### Consigna:
Por favor, reproduzca literalmente la parte del fragmento sobre la felicidad genuina comprendida entre "La característica principal" y "a los demás.", ambos incluidos.

### Fragmento de página:
La característica principal de la felicidad genuina es la paz, la paz interior. Esta paz está hondamente arraigada en la preocupación por los demás, e implica un alto grado de sensibilidad y sentimiento. ¿Dónde hemos de hallar la paz interior? En nuestra actitud mental básica y las acciones que emprendamos en nuestra búsqueda de la felicidad. En primer lugar, como todos nuestros actos tienen una dimensión universal, una repercusión potencial sobre la felicidad de los demás, la ética es necesaria en cuanto medio para asegurarnos de que no les causemos perjuicios. En segundo lugar, la felicidad genuina consiste en esas cualidades espirituales como son el amor, la compasión, la paciencia, la tolerancia, el perdón, la humildad, etc. estas cualidades son las que proporcionan la felicidad a nosotros y a los demás.

### Registros extraídos:
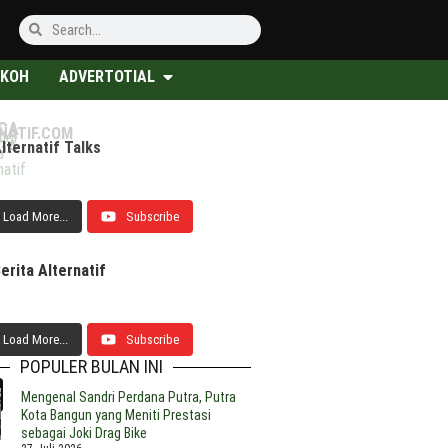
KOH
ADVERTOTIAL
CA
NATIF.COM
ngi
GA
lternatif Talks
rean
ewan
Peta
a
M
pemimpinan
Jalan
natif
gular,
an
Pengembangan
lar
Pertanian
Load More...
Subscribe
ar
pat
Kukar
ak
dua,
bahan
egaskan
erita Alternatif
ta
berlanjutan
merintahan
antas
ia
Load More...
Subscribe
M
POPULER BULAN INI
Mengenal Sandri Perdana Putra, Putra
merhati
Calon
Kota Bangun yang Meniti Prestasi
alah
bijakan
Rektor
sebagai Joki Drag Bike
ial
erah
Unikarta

---

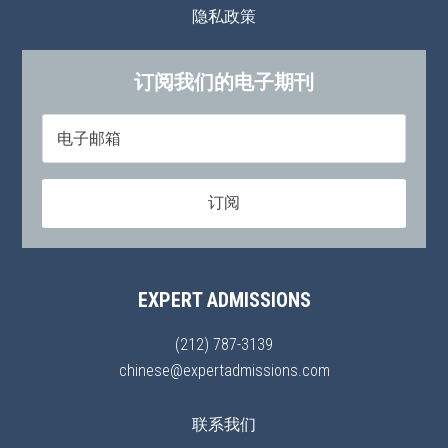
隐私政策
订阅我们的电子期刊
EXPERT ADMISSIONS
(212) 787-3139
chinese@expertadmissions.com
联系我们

### Solución del ejercicio:
La característica principal de la felicidad genuina es la paz, la paz interior. Esta paz está hondamente arraigada en la preocupación por los demás, e implica un alto grado de sensibilidad y sentimiento. ¿Dónde hemos de hallar la paz interior? En nuestra actitud mental básica y las acciones que emprendamos en nuestra búsqueda de la felicidad. En primer lugar, como todos nuestros actos tienen una dimensión universal, una repercusión potencial sobre la felicidad de los demás, la ética es necesaria en cuanto medio para asegurarnos de que no les causemos perjuicios. En segundo lugar, la felicidad genuina consiste en esas cualidades espirituales como son el amor, la compasión, la paciencia, la tolerancia, el perdón, la humildad, etc. estas cualidades son las que proporcionan la felicidad a nosotros y a los demás.